Data Model Rules

Here are several rules that will help you to create quicker and more efficient data models:
  • Plan the data model by considering the kinds of indicator display types that will be used with the data model and the required appearance of the desired end result.
    For example, KPIs appear best with a data model that produces summarized data with a limited number of data rows. A data model with significant amounts of data, when used to drive a KPI indicator display, causes the SAS BI Dashboard to try to produce one KPI graphic representation for each row of data in the data model. Other indicator display types, such as the bar chart, automatically summarize the data. In this case, it might be appropriate to use a data model that produces a larger number of data rows.
  • To display a single gauge in an indicator, the query must return a single row of data.
  • Create a query so that it executes quickly.
    A single slow query will slow the entire dashboard. Even when a query returns only a single row of data, if it must first join tables that each contain thousands of rows of data, the query won’t perform well.
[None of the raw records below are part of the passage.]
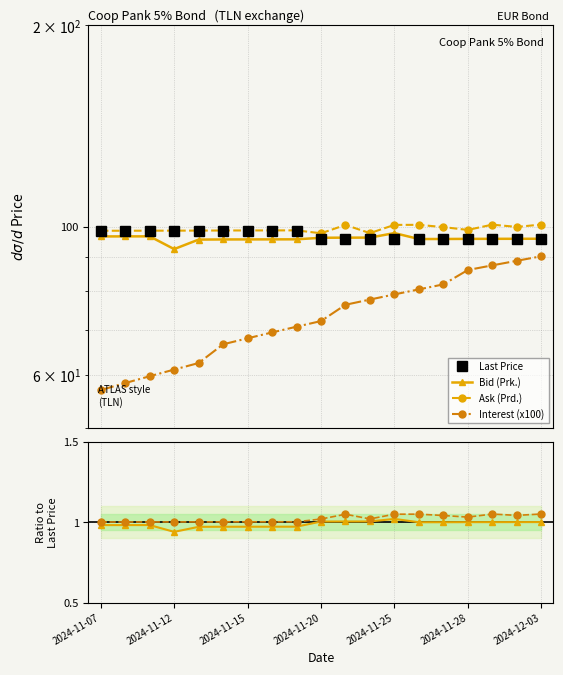

The Prd. series shows 0.4 at 7. True or false?

False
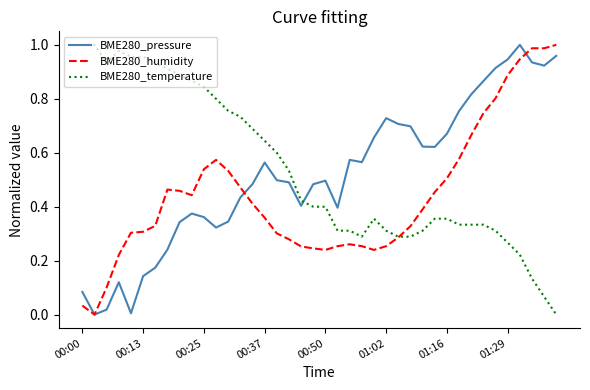

After their last crossing, which series has the higher values: BME280_pressure or BME280_humidity?

BME280_humidity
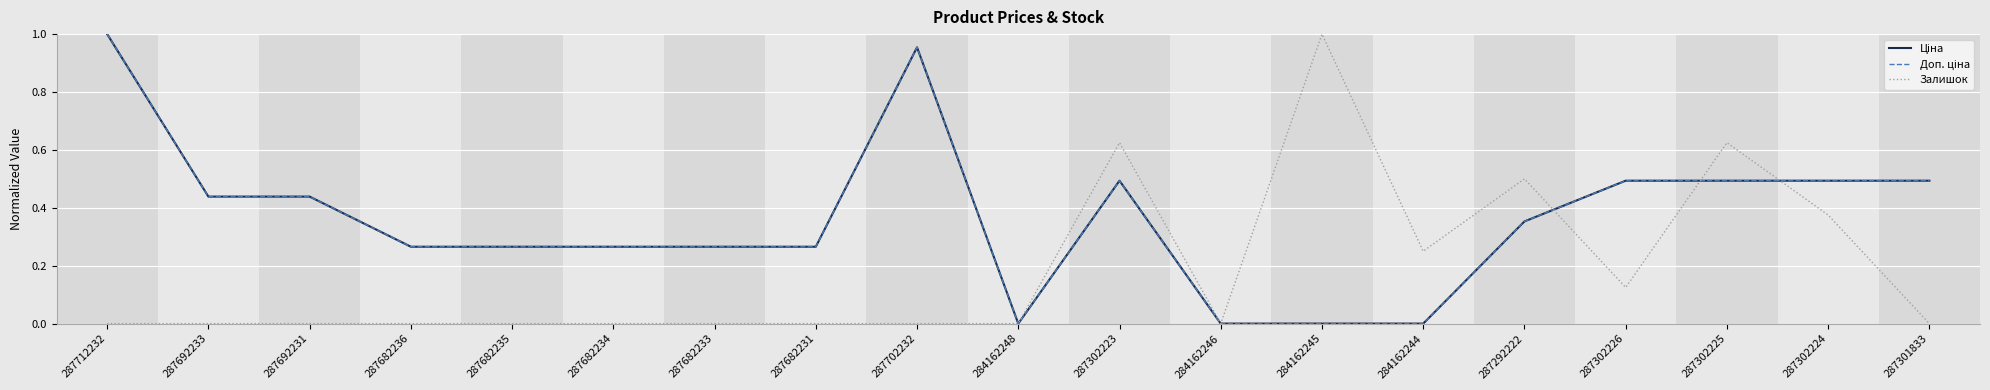

Does the chart have visible grid lines?

Yes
  • A query shouldn’t return a lot of data.
    For example, if an indicator is defined to display a gauge, each row in the result set becomes a gauge. If the result set returns a large number of rows, the indicator will have a large, unwieldy number of gauges. Instead, a query should return a single row or a small number of rows, such as 10. Even an indicator that displays a graph shouldn’t use more than 100 or 200 rows.
  • If the source data has too many rows, aggregate the data.
    Summarize data at the query or data-model level. Do not rely on the indicator display to perform the summary.
    For a SAS Information Map, you can usually use an aggregation selected in the data model editor to summarize numeric data, which reduces the number of rows to a reasonable number.
    For an SQL query, you can summarize data using aggregation functions such as AVG() and the distinct keyword.
    Another summarization strategy is to summarize the data into a summary table. The summary table is then used as the basis for the SQL query or as the base table for the information map. The first illustration that follows shows the SAS BI Dashboard data model using a query that combines data from multiple tables. The second illustration shows the same two tables being summarized by an ETL program. The SAS BI Dashboard data model then uses this summarized table.
    Methods to combine data
    The first method is easier to set up and might result in more timely data, but the second method is more flexible and will probably be more scalable. You can employ a similar strategy when creating information maps that will be used by the SAS BI Dashboard data models.
  • The numeric data field you choose to render in an indicator needs a label or it won’t look right.
    For instance, you have a value such as .422644 that you want to display in an indicator as 42.3%. If you are using an information map, format the value in SAS Information Map Studio. For an SQL query, create a separate data field that formats the value and retrieve this data field in the query.
  • To display multiple gauges or a graph in an indicator, each numeric value should be associated with a name.
    After you define a query, you select the data fields to include in the indicator display. For every numeric data field displayed in the indicator, select a data field from the Category label drop-down list to associate with the numeric value. This associated data field is displayed with the gauge or the category value in a graph.